O Lambretão
Para o meu porte físico, 1.60cm de altura, com pouco mais de cinqüenta quilos, a Lambreta LI 150 dos anos 60 era considerada um lambretão. Pesava mais do que o dono, que tinha dificuldade para levantar a sua dianteira e puxá-la para trás, ao estacionar sobre o seu cavalete. Com o tempo, fui adquirindo maior prática nesse manejo e o seu estacionamento já não era nenhum obstáculo.
Numa região onde ainda não existia nenhuma estrada asfaltada, estava sujeito a algumas quedas nas estradas arenosas e nas enlameadas quando chovia. Tanto a areia solta como a lama provoca o desequilíbrio. Por isso, o cuidado era redobrado quando conduzia alguns caronas, a exemplo da noiva e sogra ao mesmo tempo, totalizando três ocupantes, onde o normal seria até dois.
A colônia agrícola, no distrito de Barreiras, ficava a nove quilômetros de distância da cidade e tinha duas opções de estradas, uma com piçarra e outra apenas com barro e areia, por esta uma distância menor. A escolha ficava a critério do tempo, se inverno ou verão, pois com chuva o barro fica escorregadio. Mesmo após a aquisição desse veículo, não o utilizava para ir ao ginásio, à noite, preferindo ir de Rural Willys, alugada por um pequeno grupo de estudantes. Antes, ia num caminhão, na época o transporte coletivo, custeado pela Comissão do Vale do São Francisco, a instituição federal que administrava a colônia.

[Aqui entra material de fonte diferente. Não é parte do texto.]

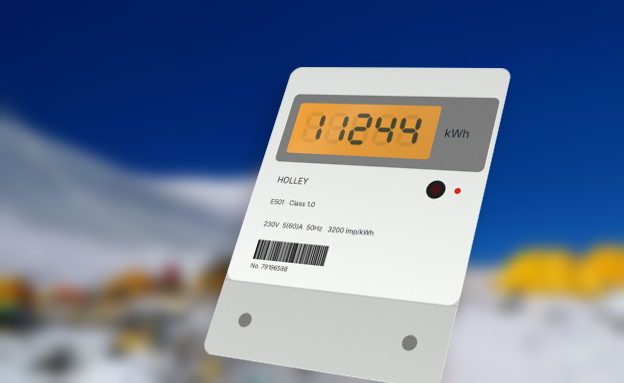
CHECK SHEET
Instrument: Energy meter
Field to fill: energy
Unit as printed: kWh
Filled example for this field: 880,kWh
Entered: 11244,kWh
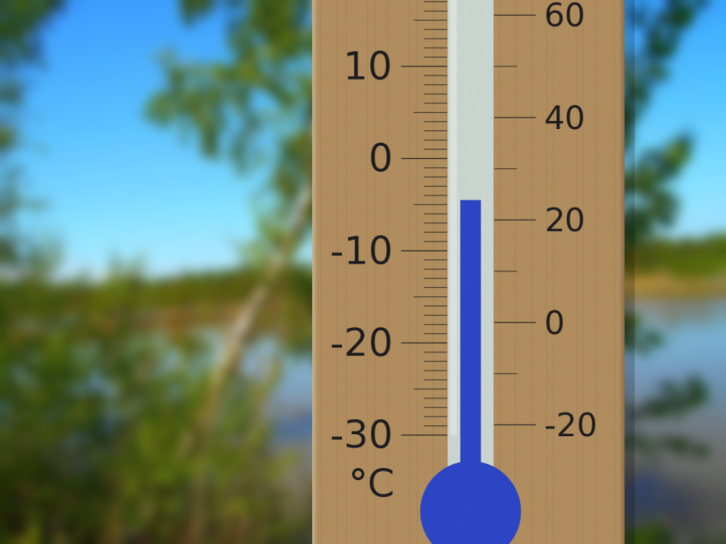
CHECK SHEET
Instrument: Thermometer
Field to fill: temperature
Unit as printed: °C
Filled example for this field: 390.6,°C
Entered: -4.5,°C
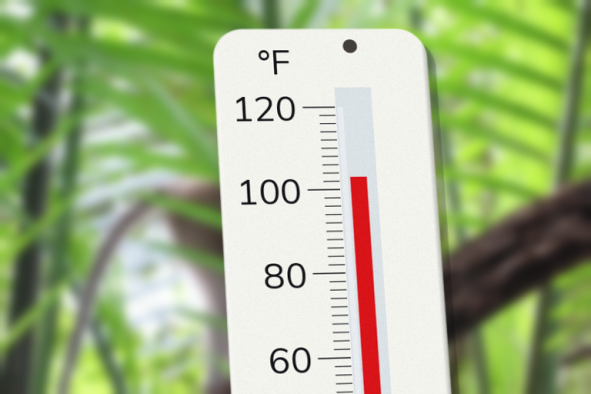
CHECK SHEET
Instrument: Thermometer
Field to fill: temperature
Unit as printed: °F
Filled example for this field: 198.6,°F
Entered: 103,°F
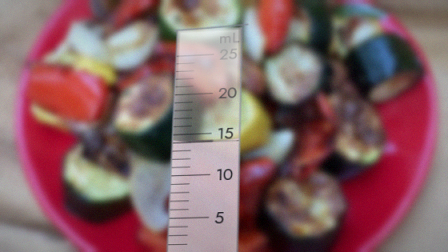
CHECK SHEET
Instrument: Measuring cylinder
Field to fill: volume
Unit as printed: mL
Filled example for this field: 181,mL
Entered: 14,mL
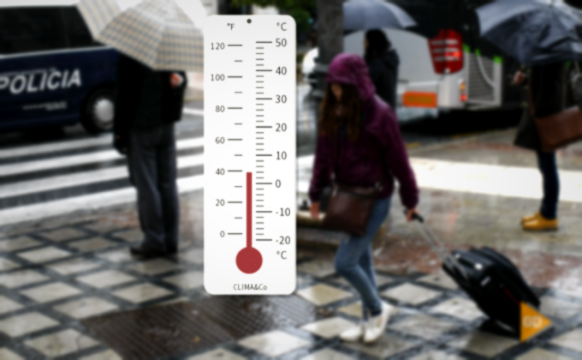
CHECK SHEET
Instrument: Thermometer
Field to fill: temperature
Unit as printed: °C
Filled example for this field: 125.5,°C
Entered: 4,°C
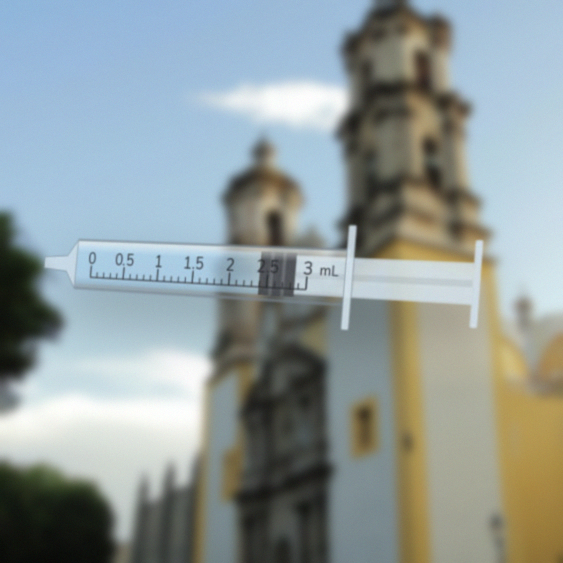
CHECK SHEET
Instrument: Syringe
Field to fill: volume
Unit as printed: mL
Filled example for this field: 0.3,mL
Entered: 2.4,mL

O uso da lambreta ficava restrito à locomoção para o trabalho, aos pequenos passeios e a casa da noiva, a cerca de cinco quilômetros. Mesmo exibindo a coragem do sertanejo, um forte no dizer de Euclides da Cunha, tinha medo ao retornar, entre nove e dez horas da noite, passando por um local onde havia uma encruzilhada, que por superstição diziam ser mal-assombrada. Para o homem do interior, encruzilhada era todo e qualquer encontro de dois caminhos. Ali eram apenas duas estradas que se cruzavam. Pelas normas do trânsito, seria natural que ali eu diminuísse a velocidade, mas, pelo medo que o lugar oferecia, acelerava o meu lambretão, achando que assim o “bicho” não ia colocar-se à frente para me atormentar.
Pouco afeito à mecânica daquele veículo, qualquer pequeno defeito poderia me deixar na estrada. Pensando na hipótese de isto ocorrer à noite, procurei me inteirar das correções de eventuais falhas com um irmão mecânico, que me passou algumas dicas. Para tanto, já andava com uma lanterna sobressalente, a fim de que pudesse fazer algum conserto, se necessário. E a necessidade apareceu logo naquele cruzamento, quando eu acelerava para passar com maior velocidade. Quanto mais eu recorria ao acelerador, mais ela ia falhando, até que chegou a parar. O mau pensamento aumentou ainda mais o medo de ficar ali na encruzilhada, na escuridão. Não recorri à lanterna para ali tentar o conserto. Preferi sair empurrando a lambreta até me distanciar daquele local, onde o “bicho” poderia aparecer. Só depois de muito cansado com o peso e mais distante do lugar mal-assombrado, acendi a lanterna para procurar o defeito. Pela dica do irmão, fui de cara com o problema, resolvido com um simples sopro. Um pequeno entupimento, por onde o combustível teria passado normalmente, se não houvesse acelerado fortemente.
Hoje, em ocasiões semelhantes, teria medo de assalto, não daquele “bicho” que só existia no pensamento, levado pelo misticismo que ainda reina nas diversas culturas do povo brasileiro, principalmente pela influência africana. Pelo menos até hoje nunca se teve notícias de que o tal bicho já matou alguém. Assim, até preferia ainda ter medo daqueles bichos e que não existissem os assaltantes, que matam verdadeiramente sem nenhuma piedade. Que a minha lambreta ainda falhasse naquela encruzilhada, mas que meu carro nunca falhe num cruzamento de uma cidade grande, onde os assaltantes estão na espreita para cometer o delito.